I like Bryan Dobson’s response! Pretty professional - rapidly distancing himself from BB’s comments in the few seconds available. Is it against the law and/or broadcasting rules to run that kind of ‘advice’ unchallenged on a news programme? Dobbo was probably in a major panic. Not only might he have thought the advice was bad, but he had nobody to balance BB’s view and had no way of knowing what conflicts of interest the ‘expert’ had. Did the expert have a load of shares himself? Who knows. “On your head be it!”
I think Dobbos raised eyebrow at the end was his standard “we’ll wait and see”, he’d do it to someone if they said it would probably rain at some stage next month. Standard “we at RTE are impartial, can you not tell by nods and winks!”. As yogi said it was Dobbo that brought up the “buying opportunity”.
In fairness to ‘Le rat’, it is the third anniversary since BB made the recommendation to buy bank shares and it would be a shame to allow the passing of such an anniversary to happen without a celebration.
I’m not going to show it my husband though, as he bought 6k of BoI shares around that time on the basis that they were at a ‘historic low’. For better, for worse, for richer, for poorer and all that.
1] In relatively good times, when banks apply alot of leverage to low lending margins you can make 15%+ per year on your equity investment
2] In Bad times, you will lose your entire investment
3] Book Value ( the most traditional metric to value a bank) is meaningless. Its management’s assessment of future loan losses. (Their track record in predicting the future is not exactly stellar, so take it with a pinch of salt)

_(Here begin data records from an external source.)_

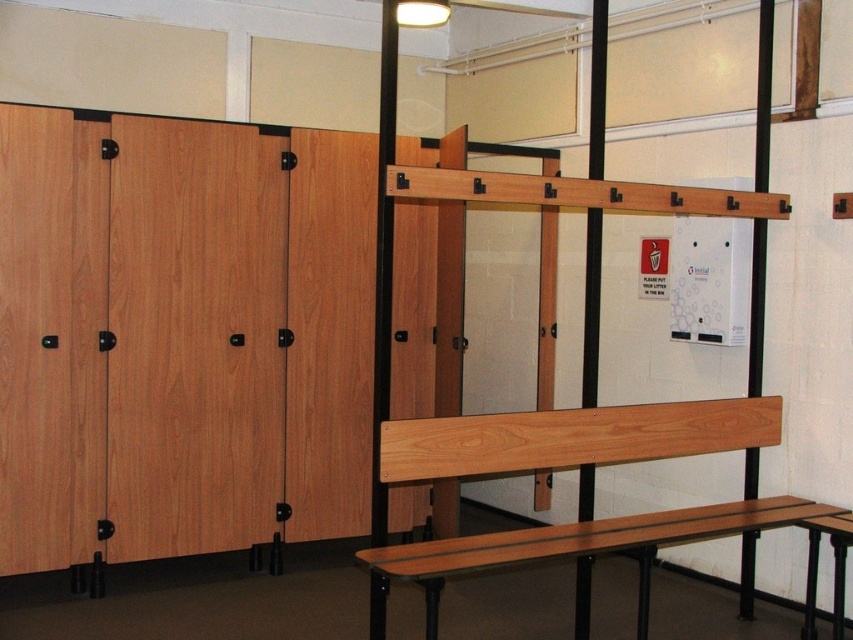
Question: Is natural wood bench at center below wooden bench at center?

Choices:
 (A) no
 (B) yes

Answer: (A)

Question: Which point is closer to the camera?

Choices:
 (A) (811, 563)
 (B) (383, 552)

Answer: (B)

Question: Is natural wood bench at center to the left of wooden bench at center from the viewer's perspective?

Choices:
 (A) yes
 (B) no

Answer: (A)

Question: Which point is farther to the camera?

Choices:
 (A) wooden bench at center
 (B) natural wood bench at center

Answer: (A)

Question: Observing the image, what is the correct spatial positioning of natural wood bench at center in reference to wooden bench at center?

Choices:
 (A) right
 (B) left

Answer: (B)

4] The same bank can be recapitalised several times, wiping out shareholders again and again when the economy hits the next road bump. I’ve lost count of the amount of times BKIR has come to the table asking for more capital, those who participated in the last one being subsequently wiped out by the next one.
Why anyone would want to own a bank share as we engage in the unwind of a 30 year credit bubble is beyond me!
Ask Warren Buffet. Has he not just ploughed 5 billion into Bank of America! Now that that i think of it, they he not admit to getting burnt on irish bank shares during the rout. He must have been listening to Brendan as well.
He bought preference shares, though, with a fixed 6% coupon. He’ll only get burnt if they really do go tits up - not just if they look for a equity recapitalisation.